- Genre: Documentary
- Starring: Dr. Brian Hare
- Country of origin: United States
- No. of seasons: 1
- No. of episodes: 3

Production
- Running time: 42 minutes
- Production company: Authentic Entertainment

Original release
- Network: Nat Geo Wild
- Release: May 15 – May 17, 2015

= Is Your Dog A Genius? =

2015 American documentary TV series

Is Your Dog A Genius is a three-part American interactive documentary television series airing on Nat Geo Wild. The series, hosted by Dr. Brian Hare, uses a series of tests known as 'The Dognition Assessment' to determine what skills a dog possesses to determine how intelligent your dogs are. The series is produced by Authentic Entertainment.

==Broadcast==
The series premiered in the U.S. on Nat Geo Wild across three nights from May 15 to May 17, 2015. The three part series aired as part of the channel's special 'BarkFest' block of dog-themed programming.

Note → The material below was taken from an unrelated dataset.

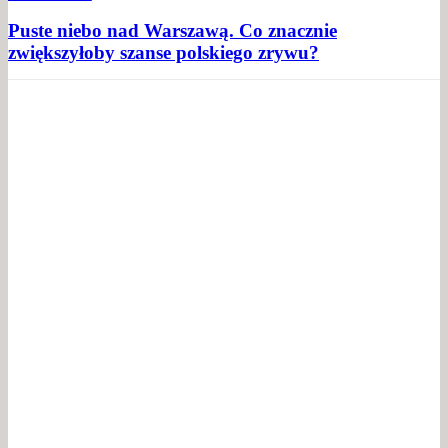
Puste niebo nad Warszawą. Co znacznie
zwiększyłoby szanse polskiego zrywu?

Internationally, the series premiered in Australia on August 5, 2015, on the local version of Nat Geo People.

==Episodes==

| No. | Title | Original release date | U.S. viewers (millions) |
| 1 | "Doggy See, Doggy Do" | May 15, 2015 | 275,000 |
Duke University dog scientist Dr. Brian Hare uses his groundbreaking research to help dog owners better understand their canine companions. This interactive series will help dog owners everywhere unlock their canine’s true potential.
| 2 | "Who's Your Doggy?" | May 16, 2015 | N/A |
Duke University dog scientist Dr. Brian Hare has developed a series of scientific tests to reveal your dog’s unique strategies and help you improve your relationship with your pet.
| 3 | "Talk Doggy to Me" | May 17, 2015 | N/A |
Dogs and humans share a social bond unlike any two species on the planet. But how does your dog really feel about you?